[Records excerpted from a collection]
+ + + +

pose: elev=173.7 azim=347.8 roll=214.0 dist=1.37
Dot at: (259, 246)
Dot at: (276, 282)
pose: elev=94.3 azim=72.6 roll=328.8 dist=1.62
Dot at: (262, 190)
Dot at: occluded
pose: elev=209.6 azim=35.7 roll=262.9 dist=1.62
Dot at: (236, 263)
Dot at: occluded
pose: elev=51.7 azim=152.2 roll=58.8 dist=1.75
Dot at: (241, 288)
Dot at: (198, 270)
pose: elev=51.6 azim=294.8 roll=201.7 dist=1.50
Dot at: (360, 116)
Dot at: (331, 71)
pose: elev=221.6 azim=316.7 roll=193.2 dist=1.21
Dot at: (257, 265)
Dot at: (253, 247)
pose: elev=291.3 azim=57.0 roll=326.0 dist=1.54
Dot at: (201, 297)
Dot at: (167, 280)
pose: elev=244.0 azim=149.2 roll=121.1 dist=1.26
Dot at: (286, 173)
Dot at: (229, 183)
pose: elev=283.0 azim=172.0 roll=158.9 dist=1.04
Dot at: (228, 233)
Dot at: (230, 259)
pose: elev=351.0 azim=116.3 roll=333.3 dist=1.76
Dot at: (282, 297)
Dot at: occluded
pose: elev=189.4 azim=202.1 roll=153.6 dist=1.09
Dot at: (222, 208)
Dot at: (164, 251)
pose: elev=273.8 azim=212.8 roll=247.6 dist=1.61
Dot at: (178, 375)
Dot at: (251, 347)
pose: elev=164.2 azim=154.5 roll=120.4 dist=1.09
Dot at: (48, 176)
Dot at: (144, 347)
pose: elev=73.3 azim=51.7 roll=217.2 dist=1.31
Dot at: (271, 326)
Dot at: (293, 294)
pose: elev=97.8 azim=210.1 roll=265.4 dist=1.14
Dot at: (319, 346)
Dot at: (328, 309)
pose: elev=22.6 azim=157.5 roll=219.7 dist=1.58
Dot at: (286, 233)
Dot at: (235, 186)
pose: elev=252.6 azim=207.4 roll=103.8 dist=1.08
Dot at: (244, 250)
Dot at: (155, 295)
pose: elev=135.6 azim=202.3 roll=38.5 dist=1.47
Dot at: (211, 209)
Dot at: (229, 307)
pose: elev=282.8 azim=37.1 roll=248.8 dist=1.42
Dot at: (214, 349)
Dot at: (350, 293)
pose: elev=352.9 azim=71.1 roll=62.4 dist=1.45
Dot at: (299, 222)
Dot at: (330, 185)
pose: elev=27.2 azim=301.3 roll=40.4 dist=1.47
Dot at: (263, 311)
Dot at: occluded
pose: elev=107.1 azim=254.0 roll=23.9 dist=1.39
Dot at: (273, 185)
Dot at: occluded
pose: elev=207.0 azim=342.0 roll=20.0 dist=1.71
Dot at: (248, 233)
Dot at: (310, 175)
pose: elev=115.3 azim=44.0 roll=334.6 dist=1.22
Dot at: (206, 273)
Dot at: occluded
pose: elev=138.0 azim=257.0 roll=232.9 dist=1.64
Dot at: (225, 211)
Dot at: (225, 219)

+ + + +

Direction — Please convert every line of the records above into a JSON list of strings, with one string per line and any blank lines left out.

Solution to this problem —
[
  "pose: elev=173.7 azim=347.8 roll=214.0 dist=1.37",
  "Dot at: (259, 246)",
  "Dot at: (276, 282)",
  "pose: elev=94.3 azim=72.6 roll=328.8 dist=1.62",
  "Dot at: (262, 190)",
  "Dot at: occluded",
  "pose: elev=209.6 azim=35.7 roll=262.9 dist=1.62",
  "Dot at: (236, 263)",
  "Dot at: occluded",
  "pose: elev=51.7 azim=152.2 roll=58.8 dist=1.75",
  "Dot at: (241, 288)",
  "Dot at: (198, 270)",
  "pose: elev=51.6 azim=294.8 roll=201.7 dist=1.50",
  "Dot at: (360, 116)",
  "Dot at: (331, 71)",
  "pose: elev=221.6 azim=316.7 roll=193.2 dist=1.21",
  "Dot at: (257, 265)",
  "Dot at: (253, 247)",
  "pose: elev=291.3 azim=57.0 roll=326.0 dist=1.54",
  "Dot at: (201, 297)",
  "Dot at: (167, 280)",
  "pose: elev=244.0 azim=149.2 roll=121.1 dist=1.26",
  "Dot at: (286, 173)",
  "Dot at: (229, 183)",
  "pose: elev=283.0 azim=172.0 roll=158.9 dist=1.04",
  "Dot at: (228, 233)",
  "Dot at: (230, 259)",
  "pose: elev=351.0 azim=116.3 roll=333.3 dist=1.76",
  "Dot at: (282, 297)",
  "Dot at: occluded",
  "pose: elev=189.4 azim=202.1 roll=153.6 dist=1.09",
  "Dot at: (222, 208)",
  "Dot at: (164, 251)",
  "pose: elev=273.8 azim=212.8 roll=247.6 dist=1.61",
  "Dot at: (178, 375)",
  "Dot at: (251, 347)",
  "pose: elev=164.2 azim=154.5 roll=120.4 dist=1.09",
  "Dot at: (48, 176)",
  "Dot at: (144, 347)",
  "pose: elev=73.3 azim=51.7 roll=217.2 dist=1.31",
  "Dot at: (271, 326)",
  "Dot at: (293, 294)",
  "pose: elev=97.8 azim=210.1 roll=265.4 dist=1.14",
  "Dot at: (319, 346)",
  "Dot at: (328, 309)",
  "pose: elev=22.6 azim=157.5 roll=219.7 dist=1.58",
  "Dot at: (286, 233)",
  "Dot at: (235, 186)",
  "pose: elev=252.6 azim=207.4 roll=103.8 dist=1.08",
  "Dot at: (244, 250)",
  "Dot at: (155, 295)",
  "pose: elev=135.6 azim=202.3 roll=38.5 dist=1.47",
  "Dot at: (211, 209)",
  "Dot at: (229, 307)",
  "pose: elev=282.8 azim=37.1 roll=248.8 dist=1.42",
  "Dot at: (214, 349)",
  "Dot at: (350, 293)",
  "pose: elev=352.9 azim=71.1 roll=62.4 dist=1.45",
  "Dot at: (299, 222)",
  "Dot at: (330, 185)",
  "pose: elev=27.2 azim=301.3 roll=40.4 dist=1.47",
  "Dot at: (263, 311)",
  "Dot at: occluded",
  "pose: elev=107.1 azim=254.0 roll=23.9 dist=1.39",
  "Dot at: (273, 185)",
  "Dot at: occluded",
  "pose: elev=207.0 azim=342.0 roll=20.0 dist=1.71",
  "Dot at: (248, 233)",
  "Dot at: (310, 175)",
  "pose: elev=115.3 azim=44.0 roll=334.6 dist=1.22",
  "Dot at: (206, 273)",
  "Dot at: occluded",
  "pose: elev=138.0 azim=257.0 roll=232.9 dist=1.64",
  "Dot at: (225, 211)",
  "Dot at: (225, 219)"
]